ECONOMY

The Secret To Big Data Analytics Success Comes Down To One Word

 

data analytics success

 

 

Those of you who follow me know I am always evangelizing on the “Sentient Enterprise” capability maturity model for analytics that I co-developed with the Kellogg School of Management’s Dr. Mohanbir Sawhney. I tell anyone who will listen how one word – agility – is key to getting an enterprise to the “sentient” point where it can analyze data and make autonomous decisions at massive scale in real-time.

A company must take many steps on the journey to sentience, but most have to do with agility. The word is even embedded in the first of the Sentient Enterprise’s five stages – building the Agile Data Platform – proof of how front-and-center agility needs to be for anyone looking to survive and compete in today’s data-driven world.

data analytics success

Webster’s dictionary defines agility as “marked by ready ability to move with quick easy grace” or “having a quick resourceful and adaptable character.” In the corporate world, “business agility” is usually defined as a company’s ability to rapidly respond and adjust to change or adapt goods and services to meet customer demands. I’d suggest, however, that we also entertain a more basic definition, one that can help us identify and borrow lessons from agility in many different business settings.

Agility is the ability to “decompose” or break big problems or systems into smaller ones, so they’re easier to solve and collaborate around.
That’s the gist behind a comparison I often make between tomorrow’s data architectures and the Open Systems Interconnection (OSI) model that the telecommunications industry developed in the 1970’s to segment complicated infrastructure (wiring; relay circuits; software, etc.) into manageable chunks for better collaboration among various specialists (the Sentient Enterprise’s Layered Data Architecture is the way we do this with data). I like this example because, even though OSI was developed four decades ago, the technique of segmenting big systems (or data sets) into overlapping but distinct and manageable elements is a timeless ingredient for agility – one that we continue to see in some cutting edge settings today.

Check out a company called Docker to see what I mean. Docker lets you break down the app building process into a series of manageable steps. Through a simple “Docker Engine” and cloud-based “Docker Hub,” the company lets you assemble apps from modular components in a way that can reduce delays and friction between development, QA and production environments. By breaking things down into smaller components, Docker claims the app-building process becomes more manageable and reliable, allowing IT to build and ship faster, and run the same app – unchanged – on laptops, data center VMs and in the cloud.

Another example is the entire “microservices” approach to building software architectures. Unlike more traditional service-oriented architectures (SOAs) that integrate various business applications together, microservice architectures involve complex applications built from small, independent processes. These processes communicate with each other freely using application programming interfaces (APIs) that are language agnostic. You’re still building powerful architectures, but it happens more efficiently with modular elements broken down to focus on discreet small tasks. As a result, microservices architectures can be tremendously agile. They facilitate continuous-delivery software development and let you easily update or improve services organized around distinct capabilities like user interfacing, logistics, billing and other tasks.
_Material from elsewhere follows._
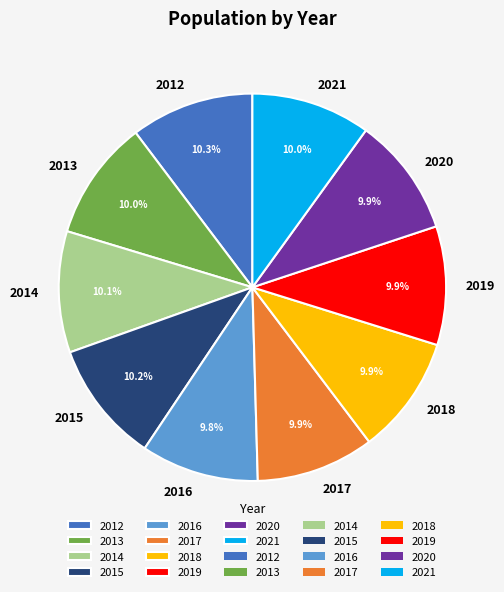

Does 2017 account for over 50% of the chart?

No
As decomposition becomes part of a trend towards increased agility, it is however also import to call out the need for even more governance — governance that is put into the platform as a foundational element and not an afterthought. In fact, it sometime needs to be hidden from the individual developer. Combining the likes of DevOps principles and capabilities with microservices architecture are extremely crucial to the success of such strategies.

These examples show how we are moving away from monolithic applications and approaches that can be unwieldy and anything but agile. This is the same line of thinking when I talk about agile access to data in the Sentient Enterprise: You have to structure the agility with the right kind of governance, so you don’t create more problems than you’re solving. I’ve talked about the wild, wild west pitfalls of data anarchy and error. Even advocates of microservices caution against potential problems with things like network latency, load balancing and fault tolerance. Tackling new problems, however, is a small price to pay for the agility you can unlock by breaking things down in manageable, often profitable, ways.